A Nearsighted Issue

WHEN I WAS IN GRAD SCHOOL, I recall learning about myopia. I was celebrated for my low amounts of myopia: “When you turn 40, you will be so grateful for the -1.50 refractive correction that you have.” It was as if it was a good thing. Since then, I have regarded my myopia as a good thing. As I am entering my presbyopic years, I am pleased that I can take my glasses off to see better up close, but there are other things that I wish I had known.

Reading the research on myopia and its effects on the eyes has made me pause and question this commonly held belief. Bullimore and Brennan have published much work on the damaging effects of myopia. One such article, “Myopia Control: Why Each Diopter Matters,” revealed that any amount of myopia increases our risk of disease. They showed that, for each 1D increase in myopia, there is a 67% increase in the prevalence of myopic maculopathy. Or another way of putting it is that, if you can slow myopia by 1D, “it should reduce the likelihood of a patient developing myopic maculopathy by 40%.”1

These statistics are huge, especially when we celebrate a condition like myopia in our presbyopic patients. Now, if someone has myopia, we manage it and work to slow it down, but when a child is emmetropic at the age of 5, rather than hyperopic, do we celebrate that the child will undoubtedly become myopic?

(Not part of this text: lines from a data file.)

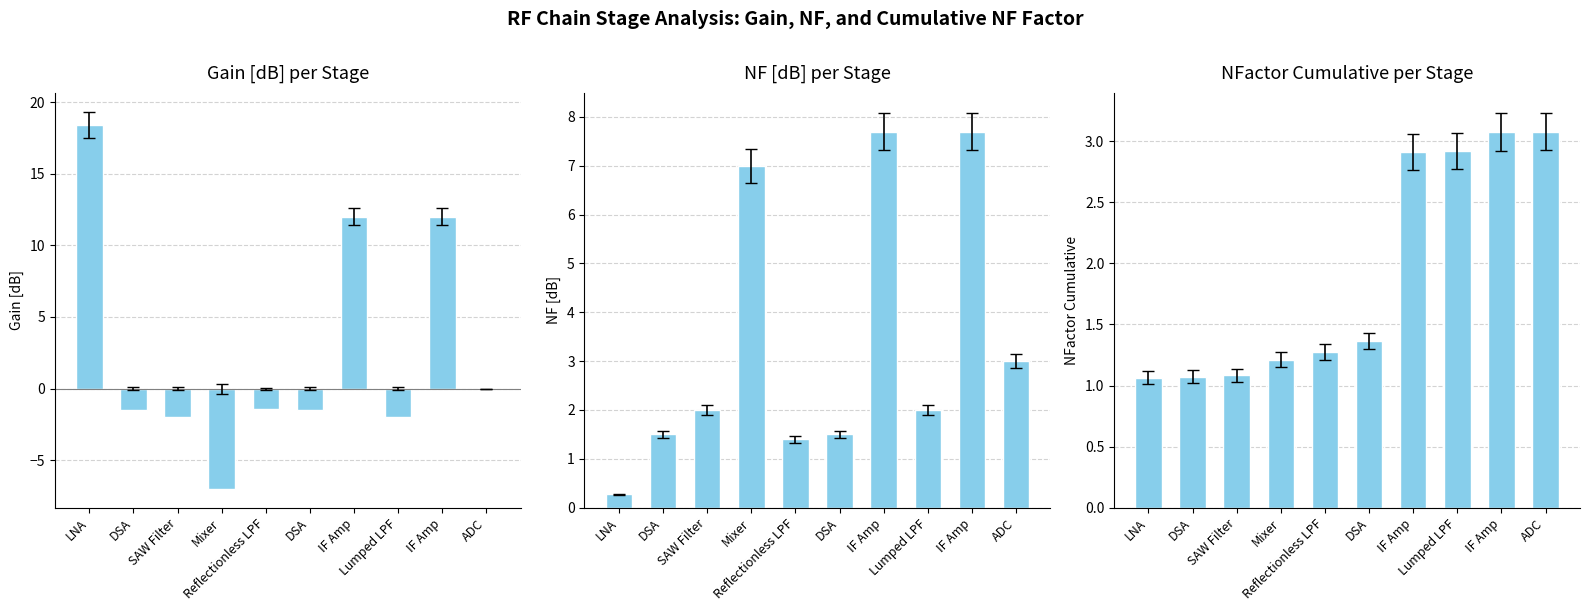

Are the bars horizontal?

No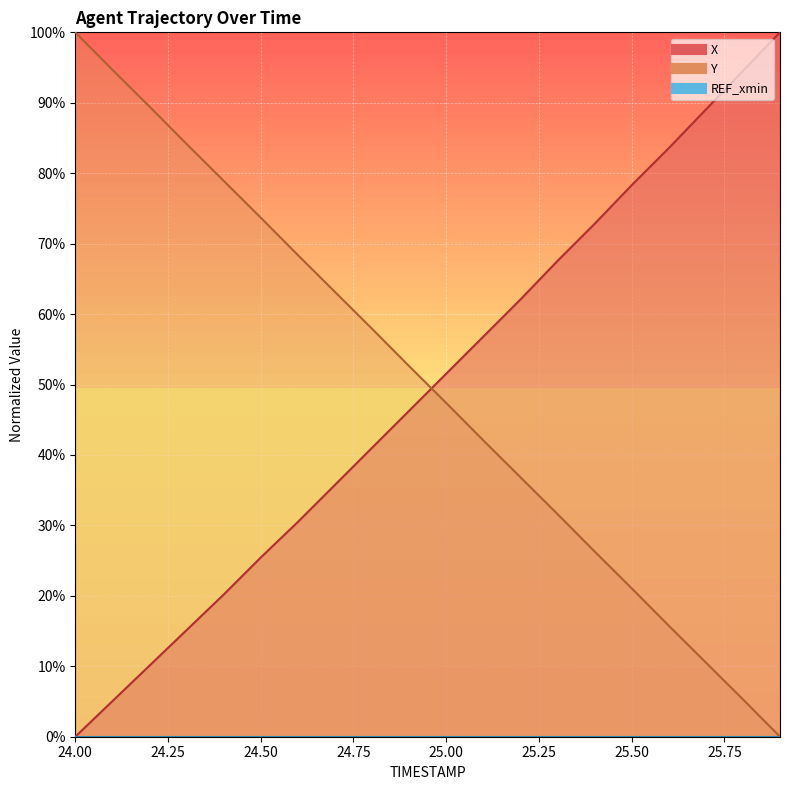

What is the maximum value shown in the chart?

100.0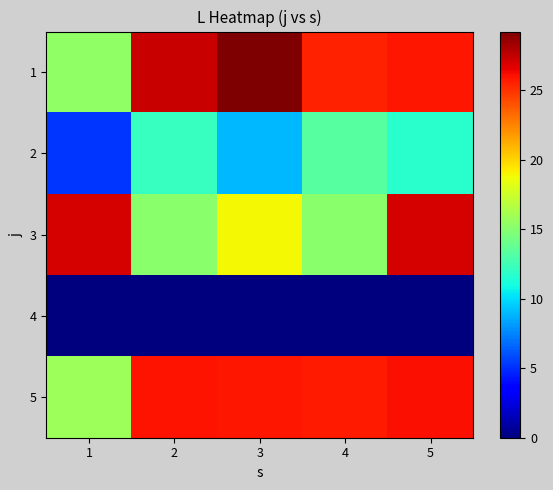

Rank the series by their maximum value, from highest to lowest.

1, 3, 5, 2, 4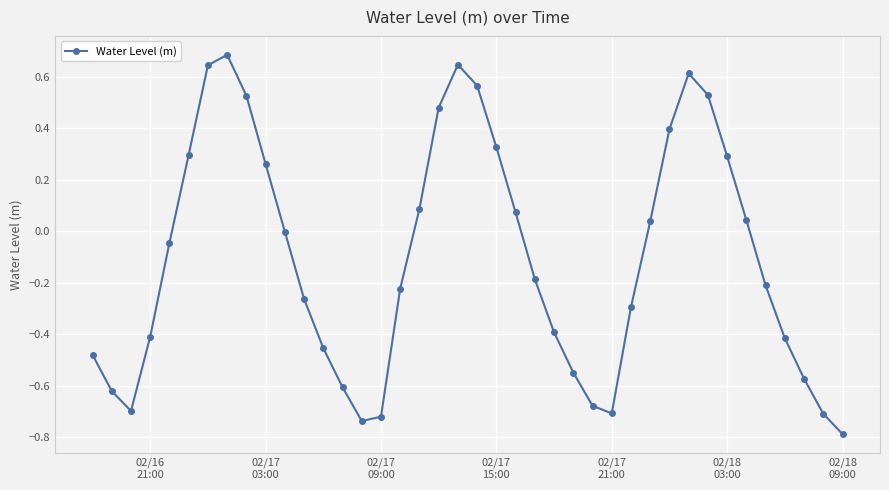

What is the difference between the second highest and second lowest values?

1.4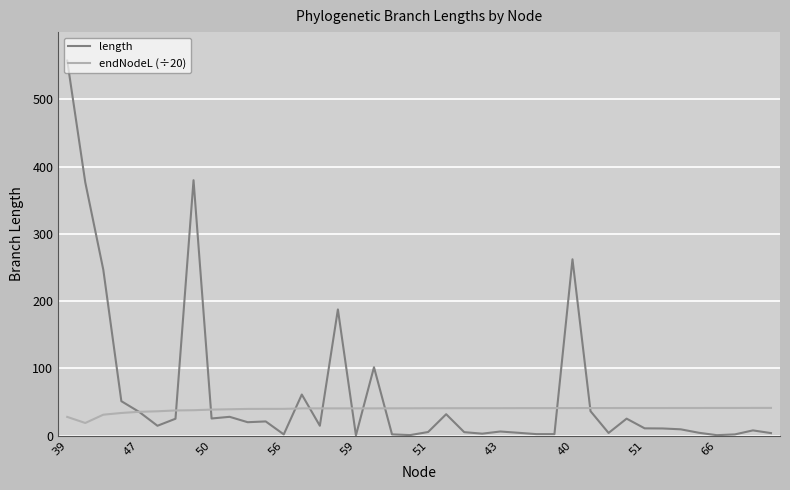

Which series has the largest range (max minus min)?

length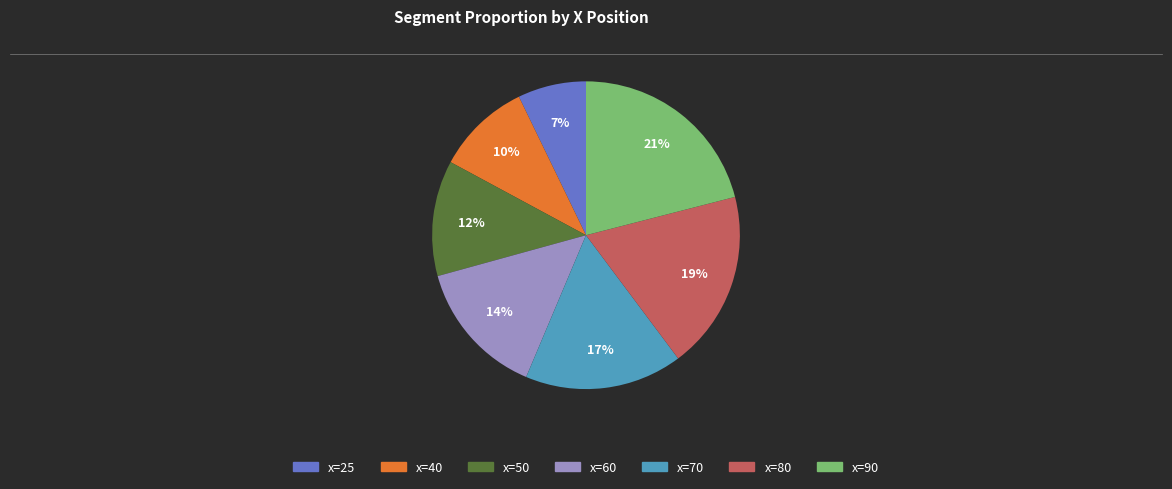

Count the number of slices in the pie.

7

With the risk of blinding diseases, caused by myopia, on the rise, it is extremely important for us to treat our early presbyopic patients in a new way. First, we need to stress the importance of early intervention. It has always seemed that if we can catch eye disease early, we have a better chance of slowing and halting the damaging effects. So for your presbyopic myopic patients, remind them that they have risks of disease and how important it is for them to have their eyes checked yearly.

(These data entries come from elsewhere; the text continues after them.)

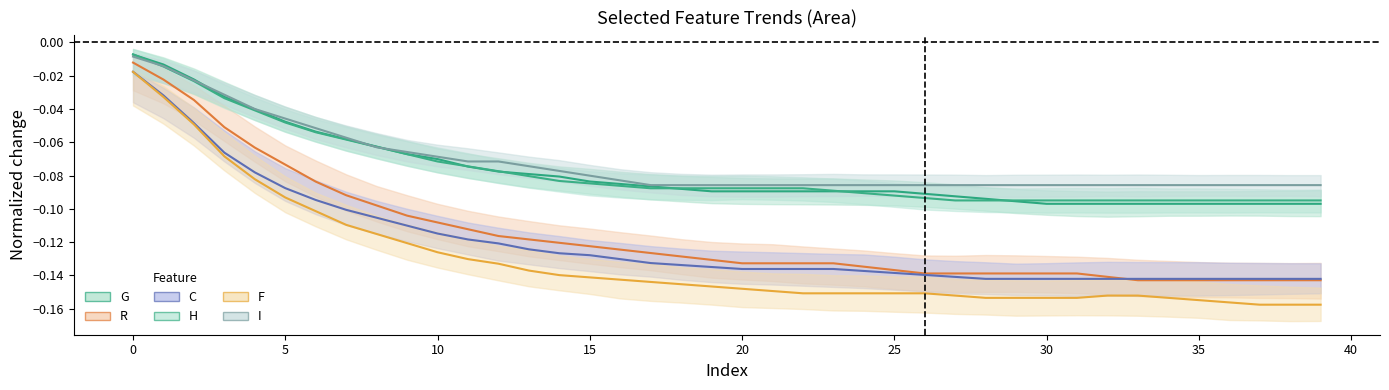

What value does the H series have at 16?

-0.1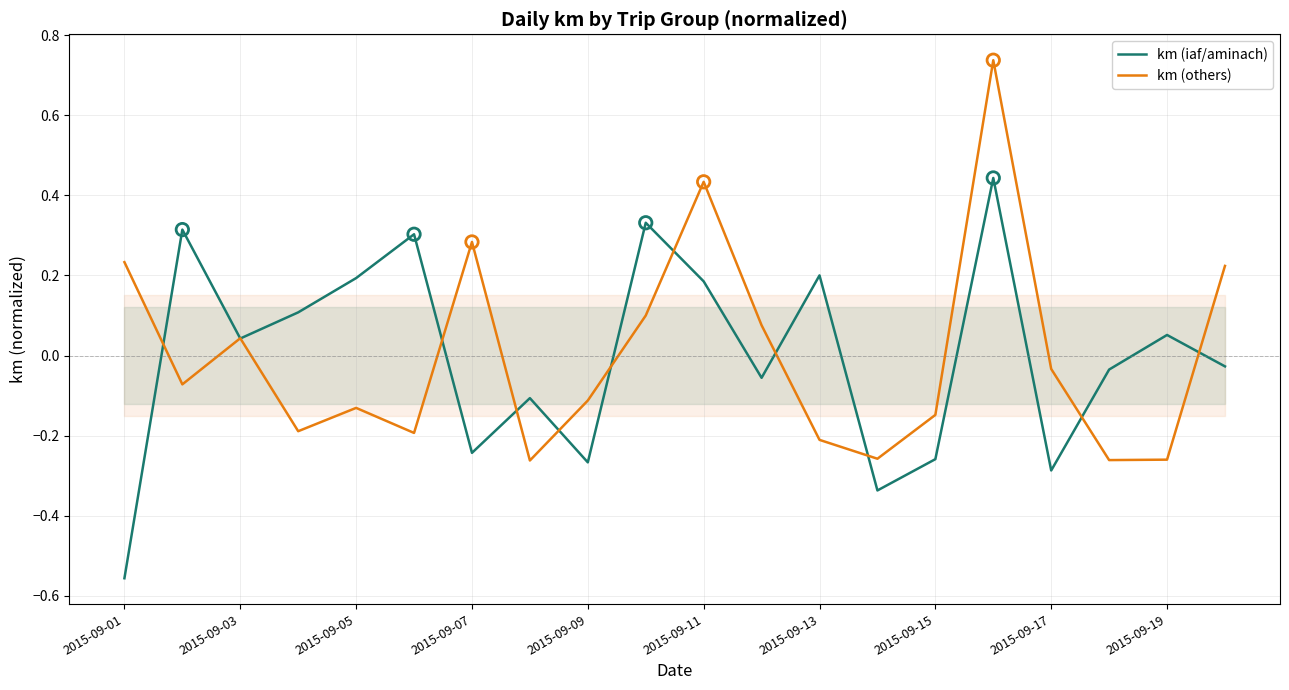

Is it true that km (iaf/aminach) equals 0.0 at 2015-09-19?

False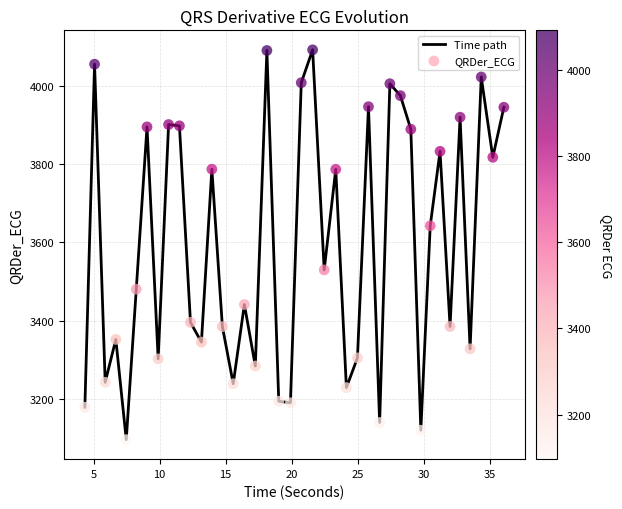

What is the difference between the maximum and minimum values?

994.2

The second part of this new approach to treatment is related to patient education. Kids tend to do things that their parents do. As such, we need to tell parents to get their kids outside more during the day and off their screens. We should make sure to tell them that, if their child is myopic, it is nothing to celebrate. They need to see someone who can manage their child’s myopia and slow the progression of the myopic disease.

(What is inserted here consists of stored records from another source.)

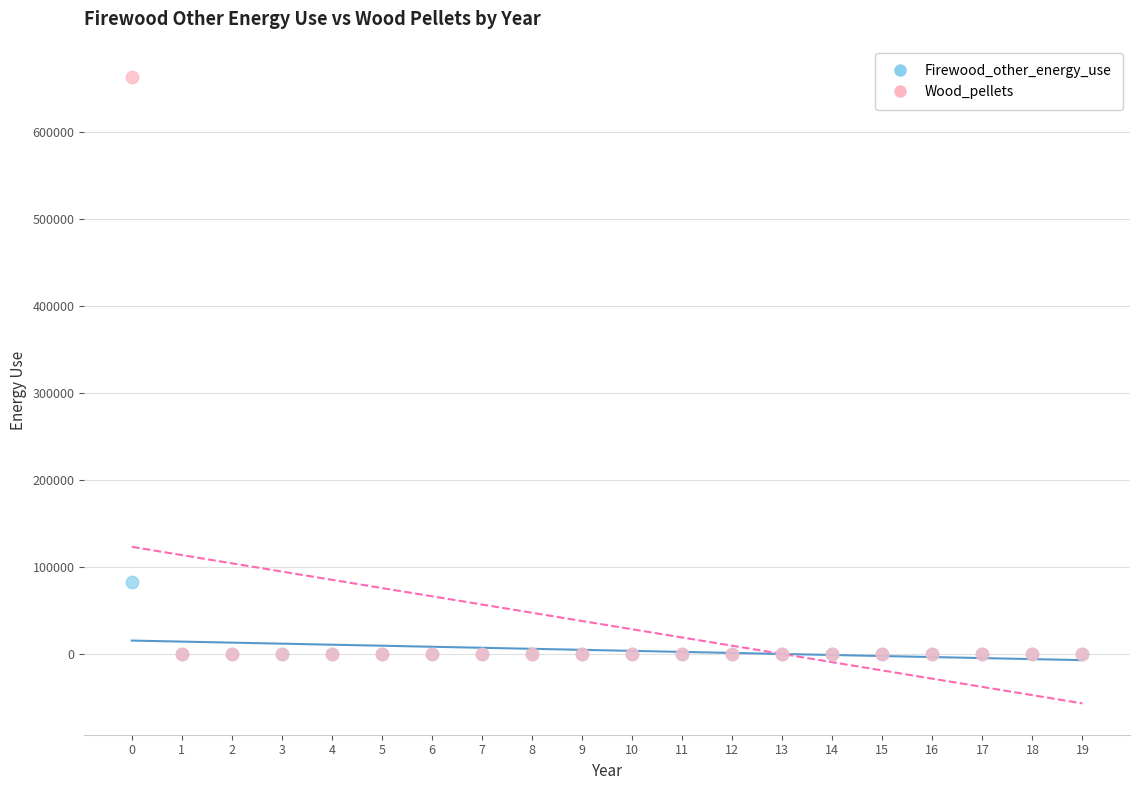

Across all series, what Y value is closest to 331416?

82854.2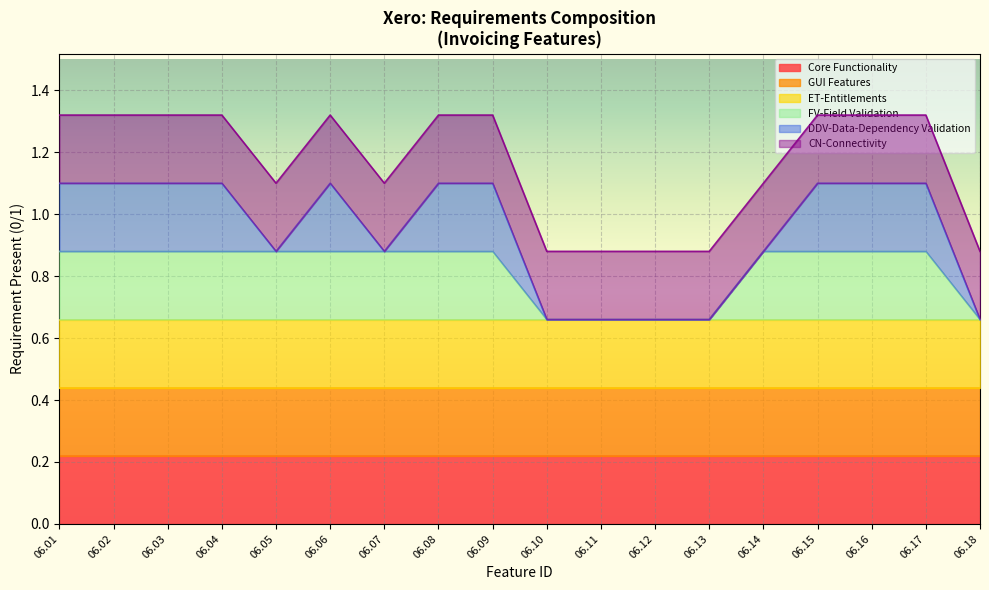

True or false: GUI Features and CN-Connectivity cross at least once.

False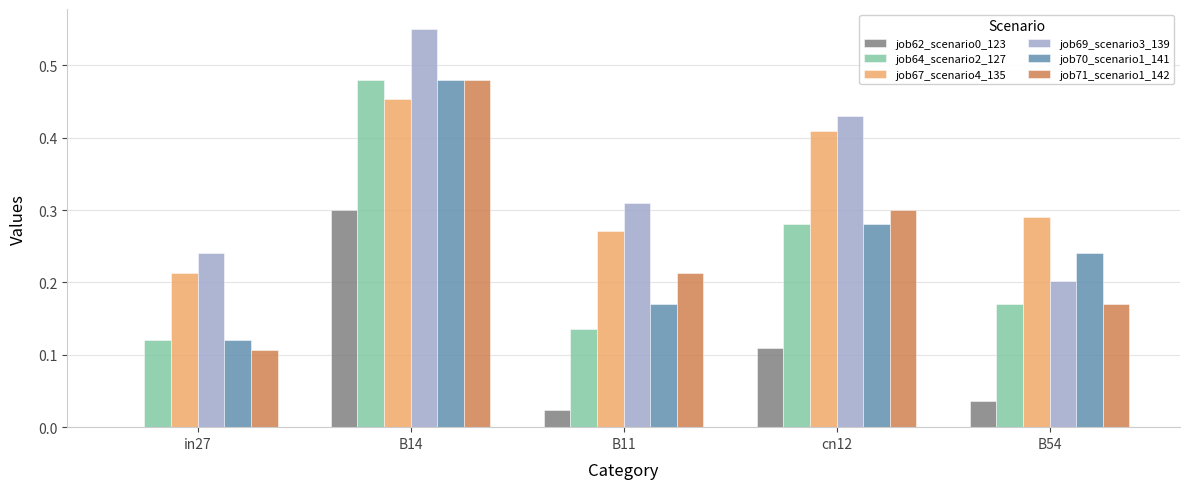

Which series has the largest total across all categories?

job69_scenario3_139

While we have historically celebrated low myopia with presbyopia, I think the age of elation has passed. We will take all of the vision improvement we can get for these patients, but I certainly do not want to celebrate their increased risk, or their children’s, of progressive vision loss as they age. ■


  1. Bullimore MA, Brennan NA. Myopia control: why each diopter matters. Optom Vis Sci. 2019;96(6):463-465.